Saved data entries:
--------------------

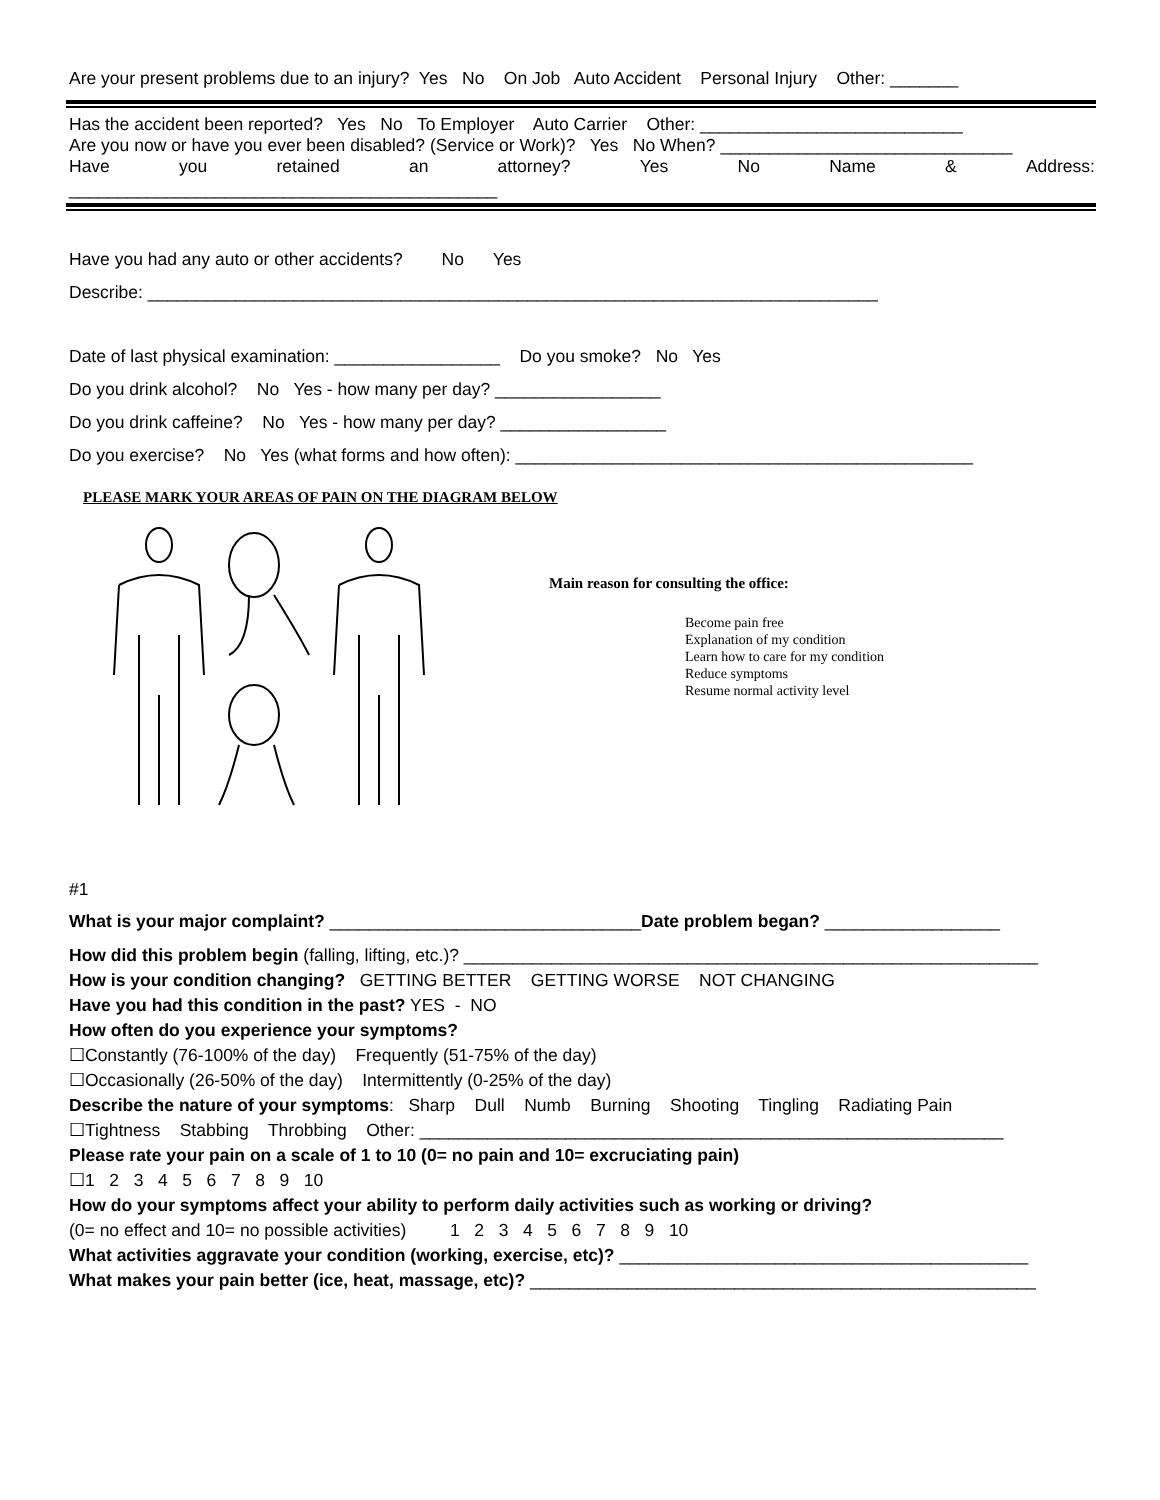Are your present problems due to an injury? Yes No On Job Auto Accident Personal Injury Other: _______
Has the accident been reported? Yes No To Employer Auto Carrier Other: ___________________________
Are you now or have you ever been disabled? (Service or Work)? Yes No When? ______________________________
Have you retained an attorney? Yes No Name & Address:
____________________________________________
Have you had any auto or other accidents? No Yes
Describe: ___________________________________________________________________________
Date of last physical examination: _________________ Do you smoke? No Yes
Do you drink alcohol? No Yes - how many per day? _________________
Do you drink caffeine? No Yes - how many per day? _________________
Do you exercise? No Yes (what forms and how often): _______________________________________________
PLEASE MARK YOUR AREAS OF PAIN ON THE DIAGRAM BELOW
Main reason for consulting the office:
Become pain free
Explanation of my condition
Learn how to care for my condition
Reduce symptoms
Resume normal activity level
#1
What is your major complaint? ________________________________Date problem began? __________________
How did this problem begin (falling, lifting, etc.)? ___________________________________________________________
How is your condition changing? GETTING BETTER GETTING WORSE NOT CHANGING
Have you had this condition in the past? YES - NO
How often do you experience your symptoms?
☐Constantly (76-100% of the day) Frequently (51-75% of the day)
☐Occasionally (26-50% of the day) Intermittently (0-25% of the day)
Describe the nature of your symptoms: Sharp Dull Numb Burning Shooting Tingling Radiating Pain
☐Tightness Stabbing Throbbing Other: ____________________________________________________________
Please rate your pain on a scale of 1 to 10 (0= no pain and 10= excruciating pain)
☐1 2 3 4 5 6 7 8 9 10
How do your symptoms affect your ability to perform daily activities such as working or driving?
(0= no effect and 10= no possible activities) 1 2 3 4 5 6 7 8 9 10
What activities aggravate your condition (working, exercise, etc)? __________________________________________
What makes your pain better (ice, heat, massage, etc)? ____________________________________________________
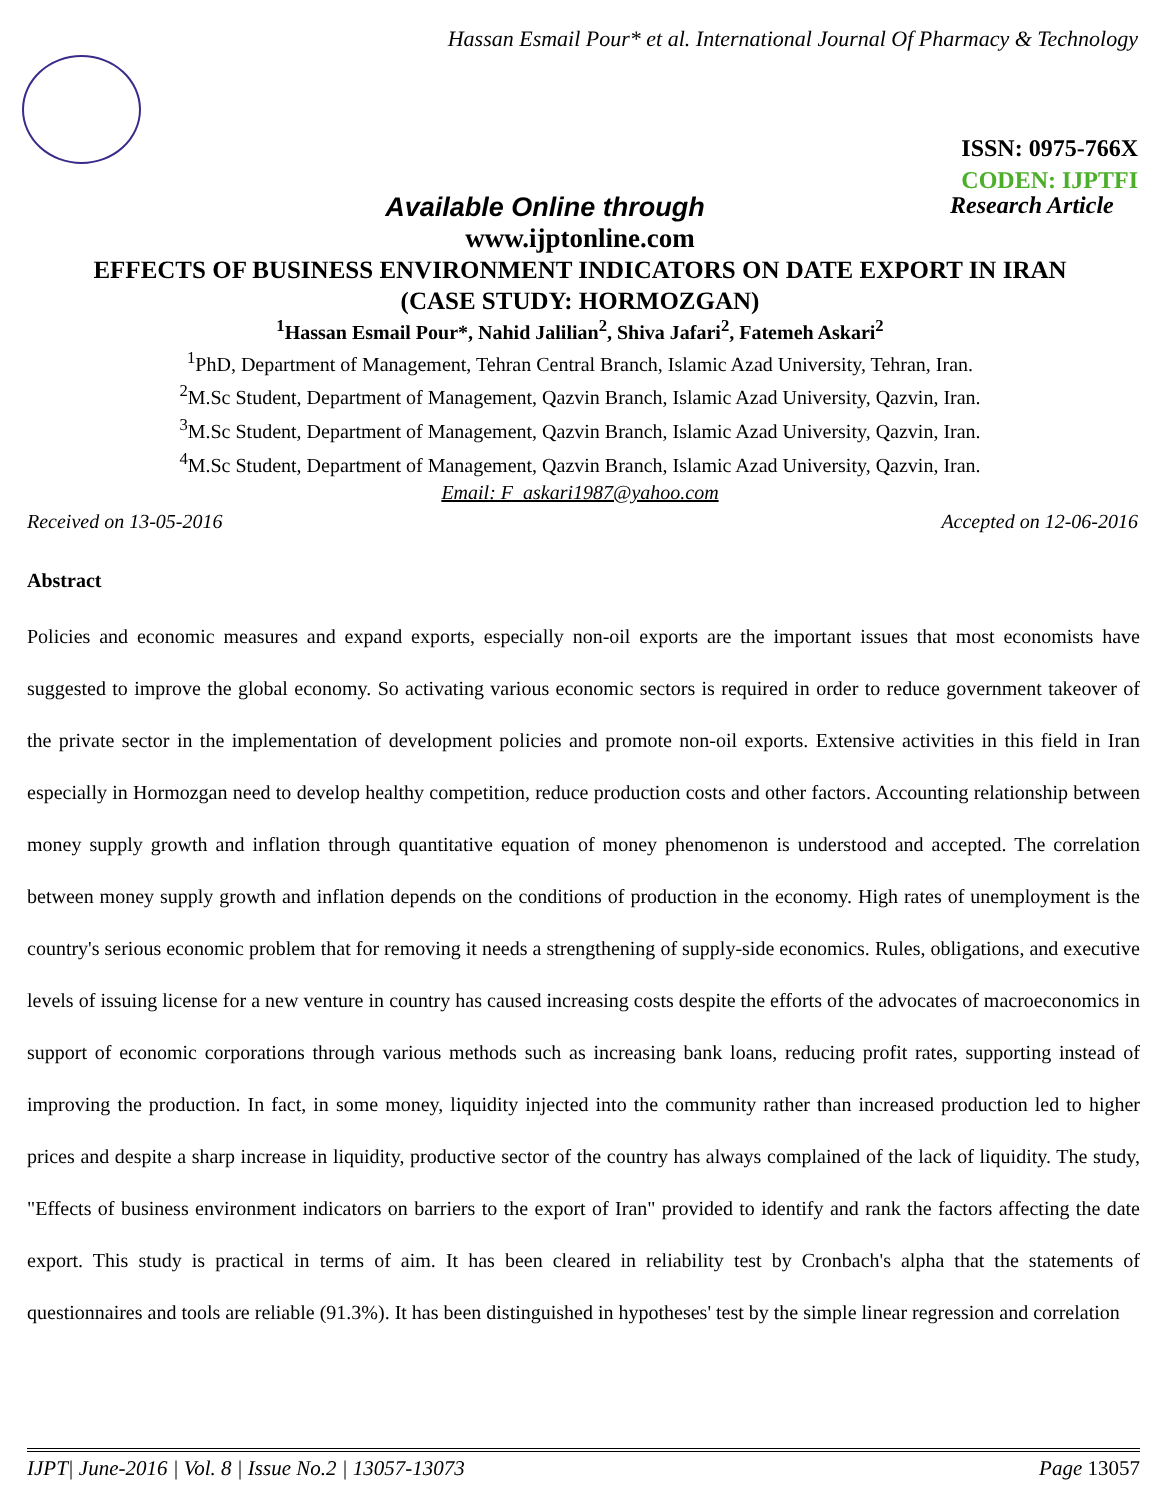Hassan Esmail Pour* et al. International Journal Of Pharmacy & Technology
ISSN: 0975-766X
CODEN: IJPTFI
Available Online through Research Article
www.ijptonline.com
EFFECTS OF BUSINESS ENVIRONMENT INDICATORS ON DATE EXPORT IN IRAN
(CASE STUDY: HORMOZGAN)
<sup>1</sup> Hassan Esmail Pour*, Nahid Jalilian<sup>2</sup>, Shiva Jafari<sup>2</sup>, Fatemeh Askari<sup>2</sup>
<sup>1</sup> PhD, Department of Management, Tehran Central Branch, Islamic Azad University, Tehran, Iran.
<sup>2</sup> M.Sc Student, Department of Management, Qazvin Branch, Islamic Azad University, Qazvin, Iran.
<sup>3</sup> M.Sc Student, Department of Management, Qazvin Branch, Islamic Azad University, Qazvin, Iran.
<sup>4</sup> M.Sc Student, Department of Management, Qazvin Branch, Islamic Azad University, Qazvin, Iran.
Email: F_askari1987@yahoo.com
Received on 13-05-2016 Accepted on 12-06-2016
Abstract
Policies and economic measures and expand exports, especially non-oil exports are the important issues that most economists have suggested to improve the global economy. So activating various economic sectors is required in order to reduce government takeover of the private sector in the implementation of development policies and promote non-oil exports. Extensive activities in this field in Iran especially in Hormozgan need to develop healthy competition, reduce production costs and other factors. Accounting relationship between money supply growth and inflation through quantitative equation of money phenomenon is understood and accepted. The correlation between money supply growth and inflation depends on the conditions of production in the economy. High rates of unemployment is the country's serious economic problem that for removing it needs a strengthening of supply-side economics. Rules, obligations, and executive levels of issuing license for a new venture in country has caused increasing costs despite the efforts of the advocates of macroeconomics in support of economic corporations through various methods such as increasing bank loans, reducing profit rates, supporting instead of improving the production. In fact, in some money, liquidity injected into the community rather than increased production led to higher prices and despite a sharp increase in liquidity, productive sector of the country has always complained of the lack of liquidity. The study, "Effects of business environment indicators on barriers to the export of Iran" provided to identify and rank the factors affecting the date export. This study is practical in terms of aim. It has been cleared in reliability test by Cronbach's alpha that the statements of questionnaires and tools are reliable (91.3%). It has been distinguished in hypotheses' test by the simple linear regression and correlation
IJPT| June-2016 | Vol. 8 | Issue No.2 | 13057-13073 Page 13057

--------------------

## WHAT THE TASK REQUIRES
Return, from the entries, each line that holds "drink".

## TASK SOLUTION
Do you drink alcohol? No Yes - how many per day? _________________
Do you drink caffeine? No Yes - how many per day? _________________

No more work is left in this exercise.